Saya berkata pada diri sendiri: AI itu penting. Kalian semua harus mempelajarinya dan setidaknya mengenalnya. Kalian tidak perlu langsung menggunakannya setiap hari, kami akan menyediakan pelatihan, tapi kalian harus setidaknya mengadopsinya sebelum akhir minggu... Beberapa punya alasan yang baik, karena baru kembali dari perjalanan atau alasan lain. Yang lain tidak punya alasan, dan mereka dipecat.
Kata-kata ini mengejutkan sebagian timnya, namun Armstrong tetap teguh pada perubahan ini. Baginya, masa depan Coinbase bergantung pada tenaga kerja “AI-native”, yang terlatih untuk bekerja dengan alat-alat baru ini.
Bursa kripto ini juga mengadakan “AI speedruns”: setiap bulan, seorang karyawan yang berhasil mengintegrasikan AI dengan cemerlang memimpin lokakarya untuk berbagi praktik mereka.
Jika pendekatan ini mengkhawatirkan karena kekerasannya, Armstrong menganggapnya sebagai langkah yang diperlukan. Di sektor yang didominasi kecepatan dan persaingan, tertinggal dalam AI sama saja dengan bunuh diri strategis.

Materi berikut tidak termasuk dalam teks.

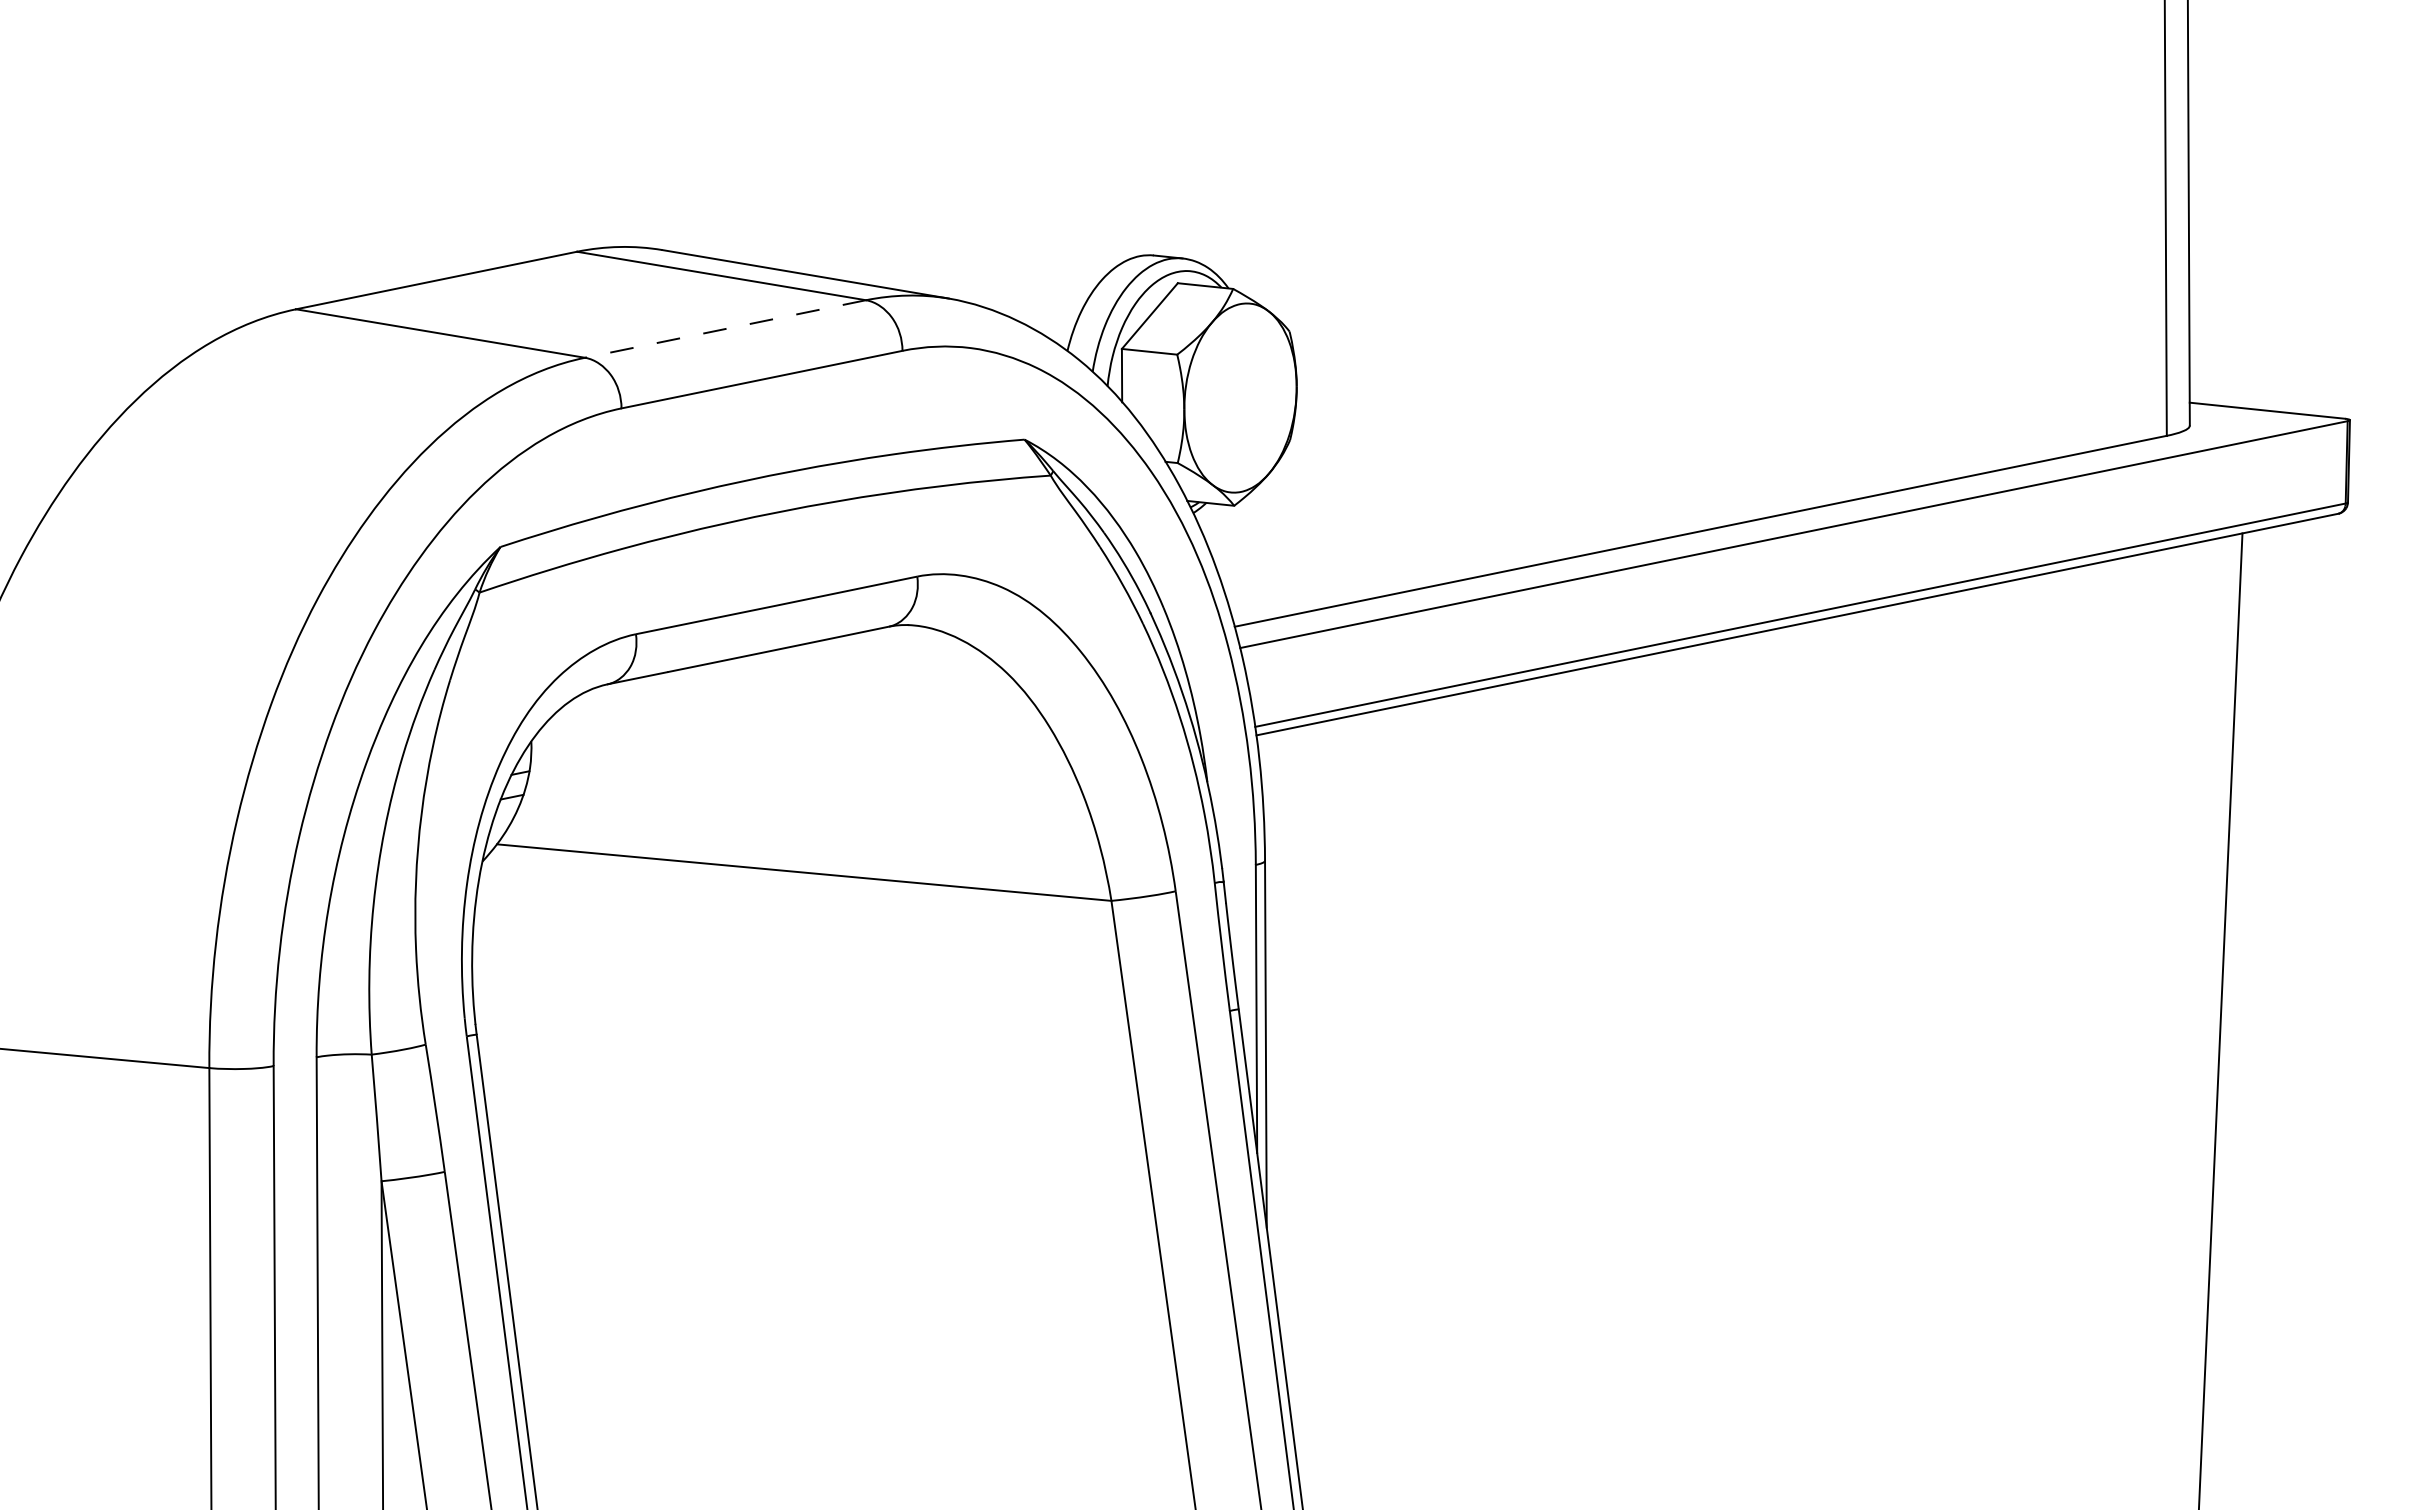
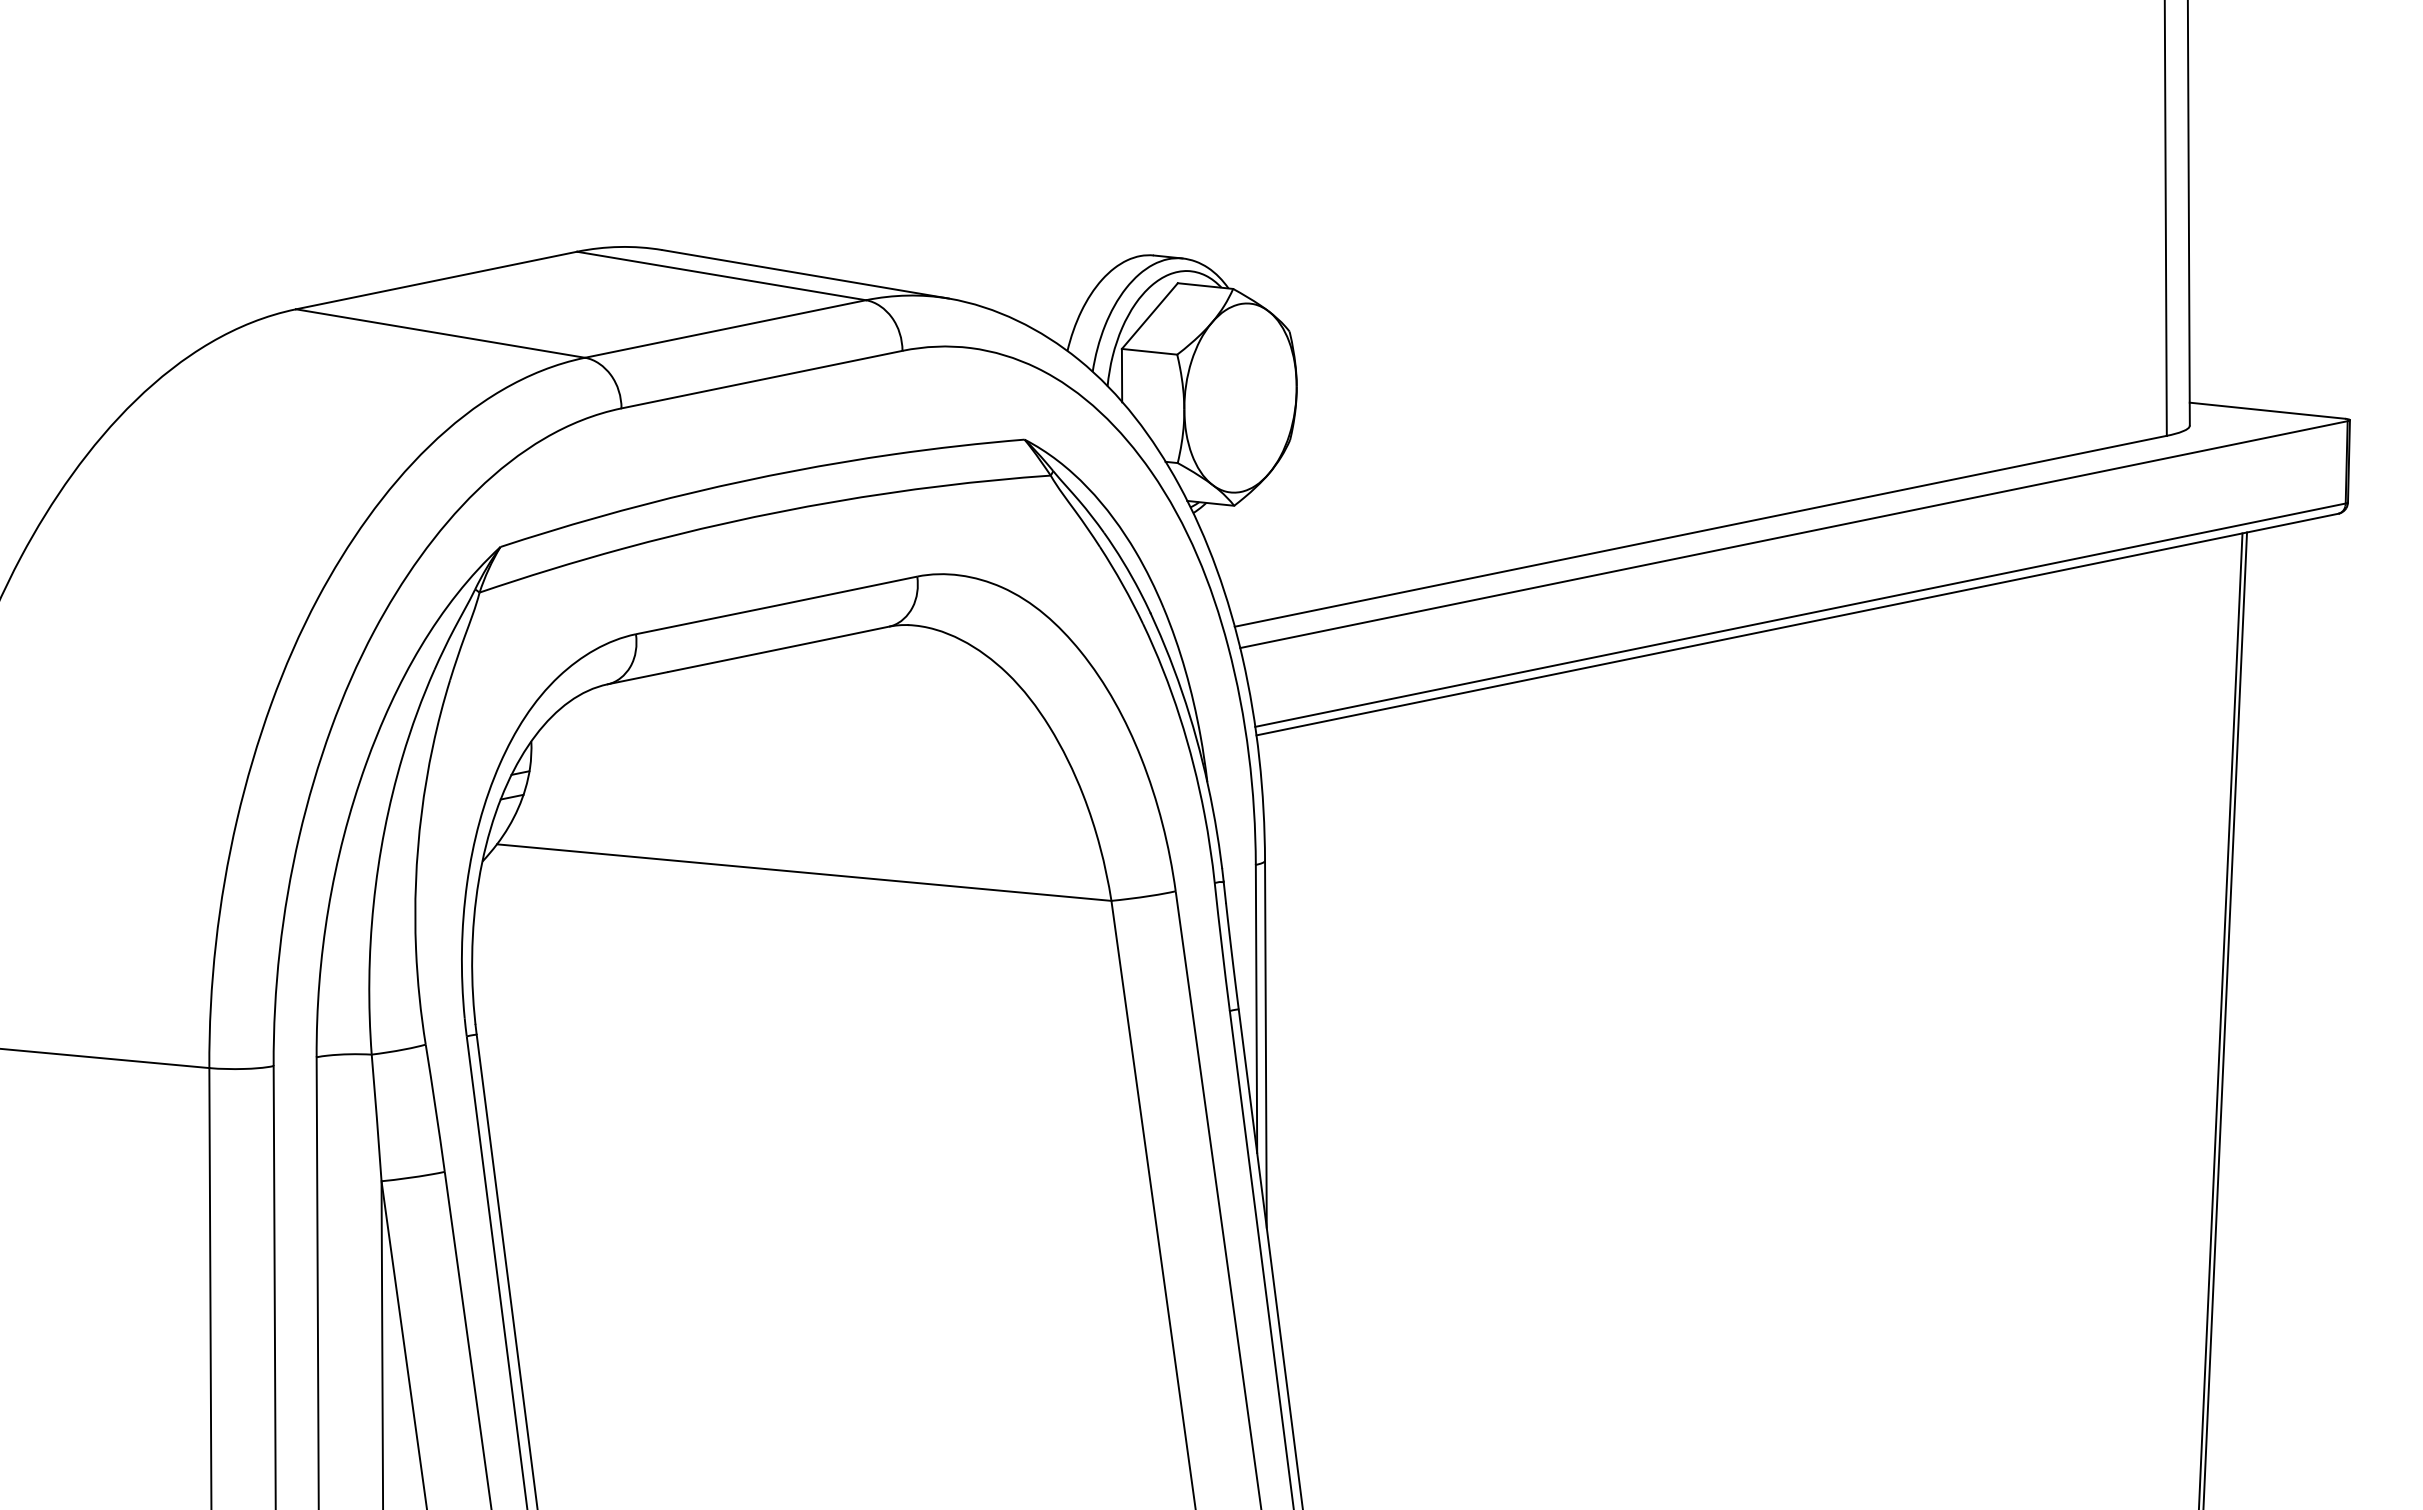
line at (725, 329): dashed -> solid
line at (2225, 1019): none -> present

Perubahan ini melampaui bursa Coinbase. Sejak 2022, perekrutan di sektor kripto menurun. Seperti dijelaskan Raman Shalupau dari CryptoJobsList, “pengembang dan wirausahawan pergi ke mana uang dan kegembiraan berada. Saat ini, AI menarik keduanya.”
Coinbase menggambarkan pergeseran ini. Tim pengembangan kini bekerja di ekosistem yang dipenuhi asisten AI, di mana kecepatan mengalahkan metode tradisional. Namun, perlombaan efisiensi ini menimbulkan kekhawatiran.
Penggunaan AI secara masif menyebabkan peningkatan bug. Untuk mengatasinya, Coinbase membuat “repository sensitivity matrix” untuk membatasi risiko pada proyek-proyek sensitif.
Dalam konteks ini, Coinbase bukan lagi sekadar bursa kripto: ia menjadi simbol era baru di mana insinyur “AI-native” lebih diutamakan daripada insinyur kripto klasik. Namun satu pertanyaan tetap: seberapa jauh ketergantungan pada kode mesin ini dapat berjalan tanpa melemahkan keamanan?
AI memecah opini, baik di bidang keuangan maupun di tempat lain. Di kampus-kampus Amerika, AI sudah memicu perdebatan sengit tentang pembelajaran dan integritas akademik. Sementara itu, Washington melihatnya sebagai pendorong ekonomi dan strategi. Di antara ketakutan dan kekaguman, garisnya tetap tipis, dan masa depan milik mereka yang mampu menaklukkan mesin.